_WHAT THIS TASK INVOLVES:_ Output only the stretch of the listing that starts at the line containing "This story implements" and ends at the line containing "- **A.1-A.5 Pipeline**: Worker", reproduced exactly with both ends.

_ENTRIES SHOWN:_
########

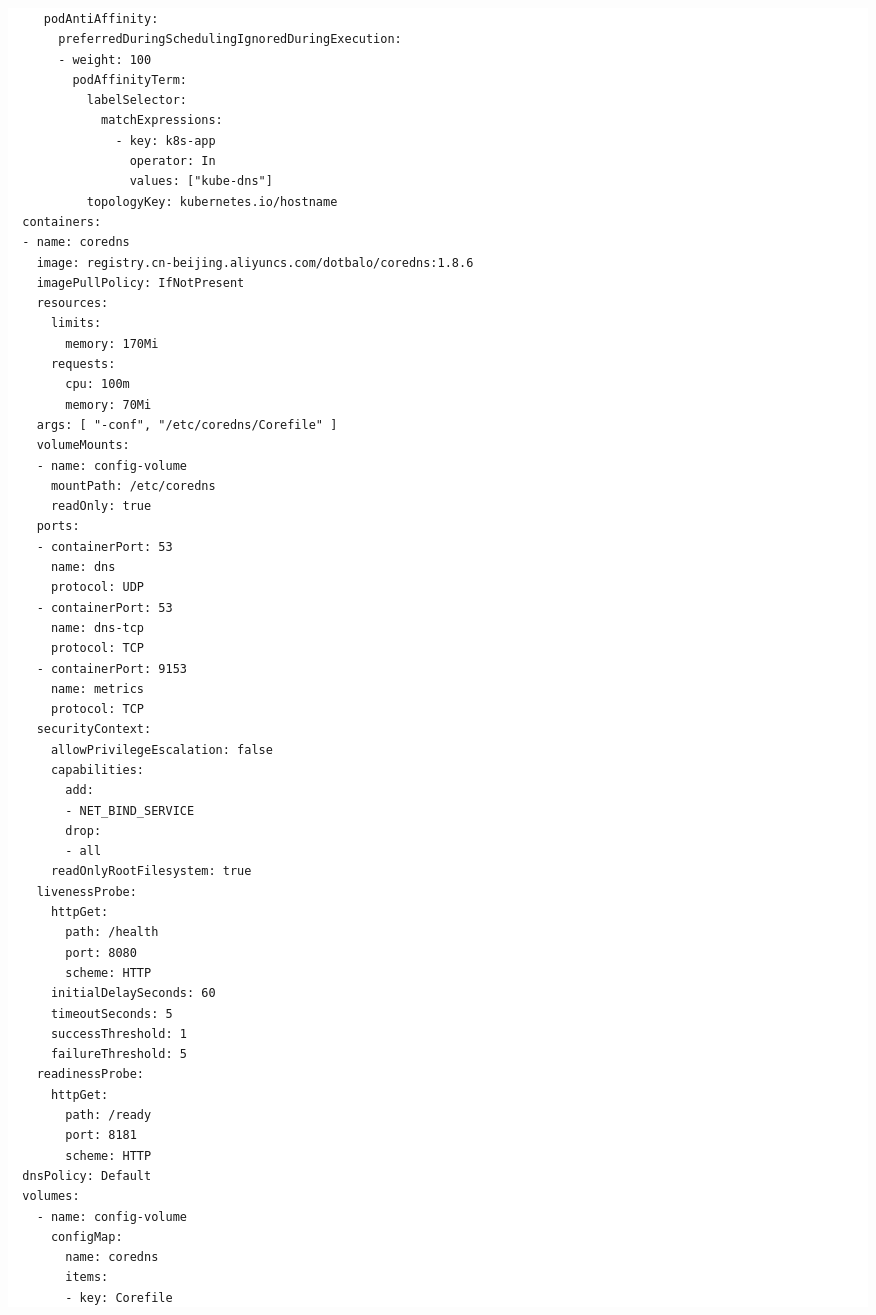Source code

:          podAntiAffinity:
           preferredDuringSchedulingIgnoredDuringExecution:
           - weight: 100
             podAffinityTerm:
               labelSelector:
                 matchExpressions:
                   - key: k8s-app
                     operator: In
                     values: ["kube-dns"]
               topologyKey: kubernetes.io/hostname
      containers:
      - name: coredns
        image: registry.cn-beijing.aliyuncs.com/dotbalo/coredns:1.8.6 
        imagePullPolicy: IfNotPresent
        resources:
          limits:
            memory: 170Mi
          requests:
            cpu: 100m
            memory: 70Mi
        args: [ "-conf", "/etc/coredns/Corefile" ]
        volumeMounts:
        - name: config-volume
          mountPath: /etc/coredns
          readOnly: true
        ports:
        - containerPort: 53
          name: dns
          protocol: UDP
        - containerPort: 53
          name: dns-tcp
          protocol: TCP
        - containerPort: 9153
          name: metrics
          protocol: TCP
        securityContext:
          allowPrivilegeEscalation: false
          capabilities:
            add:
            - NET_BIND_SERVICE
            drop:
            - all
          readOnlyRootFilesystem: true
        livenessProbe:
          httpGet:
            path: /health
            port: 8080
            scheme: HTTP
          initialDelaySeconds: 60
          timeoutSeconds: 5
          successThreshold: 1
          failureThreshold: 5
        readinessProbe:
          httpGet:
            path: /ready
            port: 8181
            scheme: HTTP
      dnsPolicy: Default
      volumes:
        - name: config-volume
          configMap:
            name: coredns
            items:
            - key: Corefile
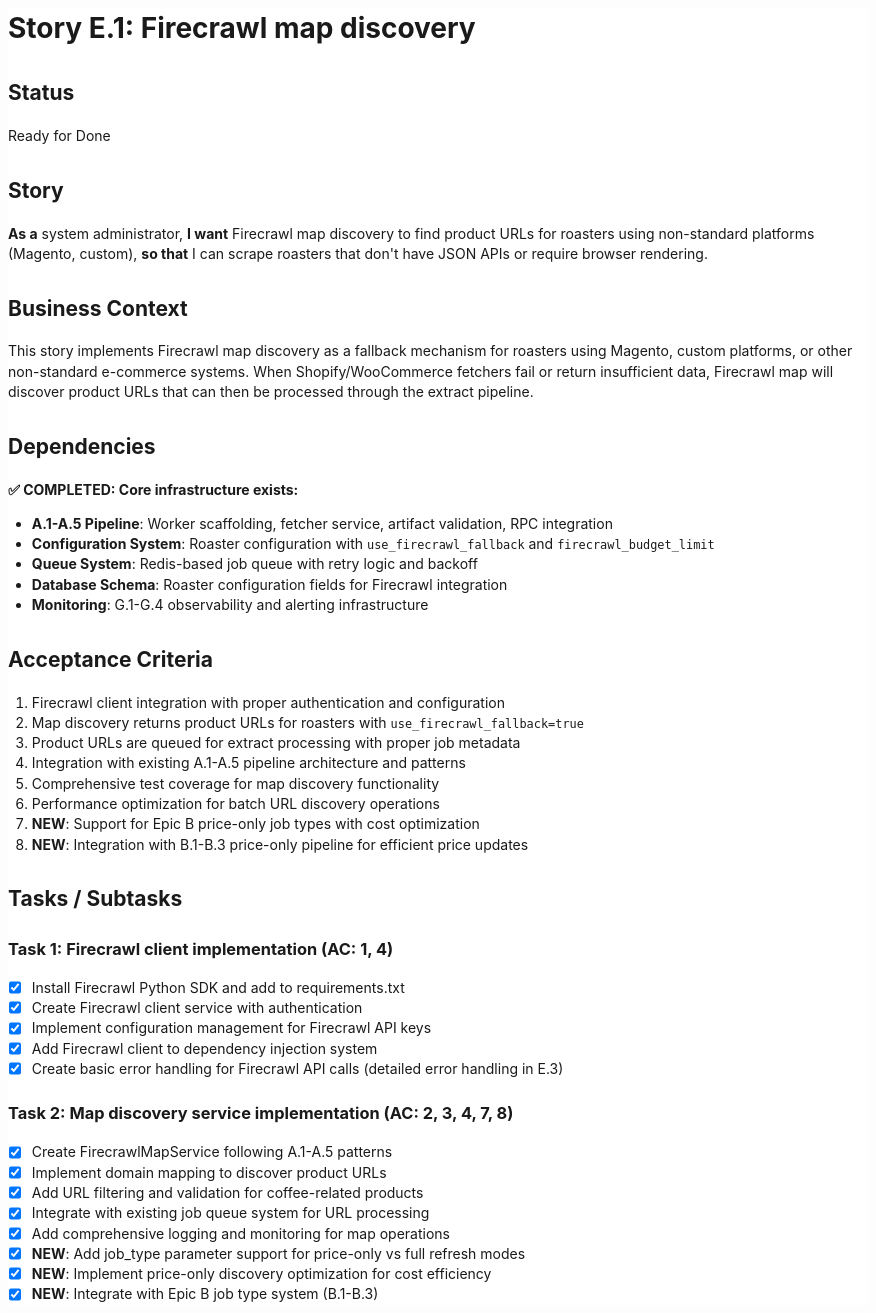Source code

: # Story E.1: Firecrawl map discovery

## Status
Ready for Done

## Story
**As a** system administrator,
**I want** Firecrawl map discovery to find product URLs for roasters using non-standard platforms (Magento, custom),
**so that** I can scrape roasters that don't have JSON APIs or require browser rendering.

## Business Context
This story implements Firecrawl map discovery as a fallback mechanism for roasters using Magento, custom platforms, or other non-standard e-commerce systems. When Shopify/WooCommerce fetchers fail or return insufficient data, Firecrawl map will discover product URLs that can then be processed through the extract pipeline.

## Dependencies
**✅ COMPLETED: Core infrastructure exists:**
- **A.1-A.5 Pipeline**: Worker scaffolding, fetcher service, artifact validation, RPC integration
- **Configuration System**: Roaster configuration with `use_firecrawl_fallback` and `firecrawl_budget_limit`
- **Queue System**: Redis-based job queue with retry logic and backoff
- **Database Schema**: Roaster configuration fields for Firecrawl integration
- **Monitoring**: G.1-G.4 observability and alerting infrastructure

## Acceptance Criteria
1. Firecrawl client integration with proper authentication and configuration
2. Map discovery returns product URLs for roasters with `use_firecrawl_fallback=true`
3. Product URLs are queued for extract processing with proper job metadata
4. Integration with existing A.1-A.5 pipeline architecture and patterns
5. Comprehensive test coverage for map discovery functionality
6. Performance optimization for batch URL discovery operations
7. **NEW**: Support for Epic B price-only job types with cost optimization
8. **NEW**: Integration with B.1-B.3 price-only pipeline for efficient price updates

## Tasks / Subtasks

### Task 1: Firecrawl client implementation (AC: 1, 4)
- [x] Install Firecrawl Python SDK and add to requirements.txt
- [x] Create Firecrawl client service with authentication
- [x] Implement configuration management for Firecrawl API keys
- [x] Add Firecrawl client to dependency injection system
- [x] Create basic error handling for Firecrawl API calls (detailed error handling in E.3)

### Task 2: Map discovery service implementation (AC: 2, 3, 4, 7, 8)
- [x] Create FirecrawlMapService following A.1-A.5 patterns
- [x] Implement domain mapping to discover product URLs
- [x] Add URL filtering and validation for coffee-related products
- [x] Integrate with existing job queue system for URL processing
- [x] Add comprehensive logging and monitoring for map operations
- [x] **NEW**: Add job_type parameter support for price-only vs full refresh modes
- [x] **NEW**: Implement price-only discovery optimization for cost efficiency
- [x] **NEW**: Integrate with Epic B job type system (B.1-B.3)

########

_RESPONSE AREA:_
This story implements Firecrawl map discovery as a fallback mechanism for roasters using Magento, custom platforms, or other non-standard e-commerce systems. When Shopify/WooCommerce fetchers fail or return insufficient data, Firecrawl map will discover product URLs that can then be processed through the extract pipeline.

## Dependencies
**✅ COMPLETED: Core infrastructure exists:**
- **A.1-A.5 Pipeline**: Worker scaffolding, fetcher service, artifact validation, RPC integration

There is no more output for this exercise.